Ho's counsel also presented his position regarding the use of the evidence of SII in considering the EMED defense. Thus, the prosecution's argument was not left unanswered.

Finally, the prosecution's evidence was strong. The complaining witness, Ho's wife, testified at trial. Her daughter, also a percipient witness, testified as well. Both told the jury that Ho said he would kill the complaining witness then took a knife from the kitchen and repeatedly stabbed the complaining witness. The treating physician testified to the multiple stab wounds to both shoulders and down her arms, a single, five-centimeter stab wound to the chest penetrating the left lung, and at least eight lacerations to the face of the complaining witness. The doctor also testified that there was a "significant blood loss" and that the chest wound "didn't look like a straight forward [sic] stab wound[.] . . . It was probably more. It's possible it was twisting of the knife or the force upon the knife."

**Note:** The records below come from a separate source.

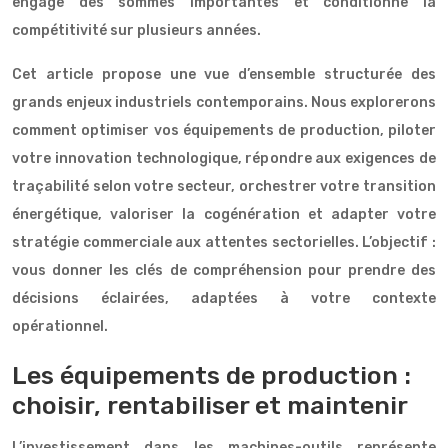
engage des sommes importantes et conditionne la
compétitivité sur plusieurs années.
Cet article propose une vue d’ensemble structurée des
grands enjeux industriels contemporains. Nous explorerons
comment optimiser vos équipements de production, piloter
votre innovation technologique, répondre aux exigences de
traçabilité selon votre secteur, orchestrer votre transition
énergétique, valoriser la cogénération et adapter votre
stratégie commerciale aux attentes sectorielles. L’objectif :
vous donner les clés de compréhension pour prendre des
décisions éclairées, adaptées à votre contexte
opérationnel.
Les équipements de production :
choisir, rentabiliser et maintenir
L’investissement dans les machines-outils représente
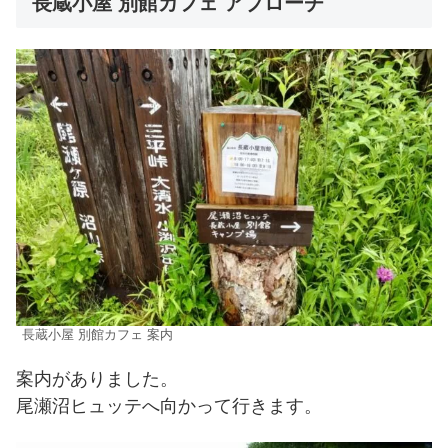
長蔵小屋 別館カフェ アプローチ
長蔵小屋 別館カフェ 案内
案内がありました。
尾瀬沼ヒュッテへ向かって行きます。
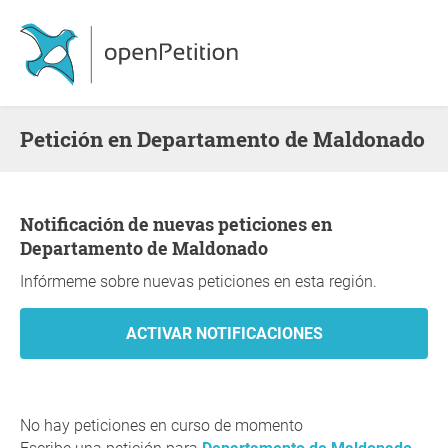
Petición en Departamento de Maldonado
Notificación de nuevas peticiones en
Departamento de Maldonado
Infórmeme sobre nuevas peticiones en esta región.
No hay peticiones en curso de momento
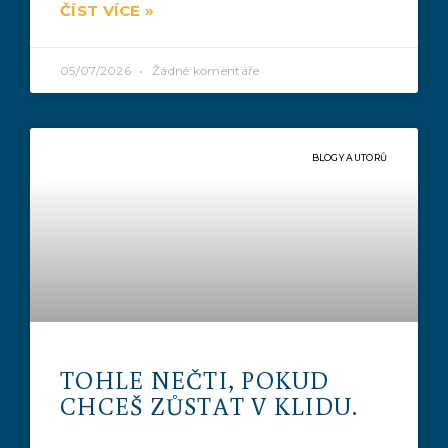
ČÍST VÍCE »
05/07/2026
Žádné komentáře
BLOGY AUTORŮ
TOHLE NEČTI, POKUD
CHCEŠ ZŮSTAT V KLIDU.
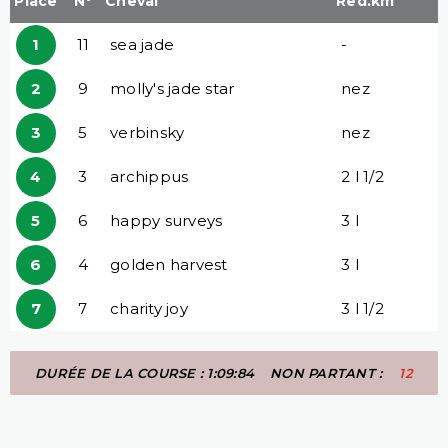
Place
N°
Cheval
Red.km
1
11
sea jade
-
2
9
molly's jade star
nez
3
5
verbinsky
nez
4
3
archippus
2 l 1/2
5
6
happy surveys
3 l
6
4
golden harvest
3 l
7
7
charity joy
3 l 1/2
DURÉE DE LA COURSE : 1:09:84
NON PARTANT :
12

By contrast, Ho testified that during an argument with his wife, he placed a kitchen knife in front of her, daring her to kill him and was surprised that she picked it up. Because he was stressed by the bad day he had at work, supervising the making of spam musubis, sleepy because he had been drinking beer, irritated because his wife prevented him from sleeping, and angered when she insulted him and his family, he took the knife away from his wife, cutting himself in the process, but did not remember what occurred thereafter.

In light of the nature of the challenged argument, the curative instruction, the full argument presented by both parties and the strength of the evidence against Ho, we conclude the error complained of was harmless.

Accordingly, we affirm the January 22, 2008 Judgment of Conviction and Sentence filed in the Circuit Court of the Third Circuit.

DATED: Honolulu, Hawai‘i, June 26, 2009.



On the briefs:


Chester M. Kanai,
for Defendant-Appellant.


Stephen K. Tsushima,
Deputy Prosecuting Attorney,

City & County of Honolulu,

for Plaintiff-Appellee.


1. The Honorable Virginia Lea Crandall presided.

2. We note that, subsequent to the trial in this case, we decided State v. Pavich, 119 Hawai‘i 74, 193 P.3d 1274 (App. 2008) and held that the defendant there could not rely on a self-induced mental disturbance in asserting an extreme mental or emotional disturbance under HRS § 702-230. However, in light of the facts of this case we need not decide whether a defendant may rely on SII in asserting an EMED defense.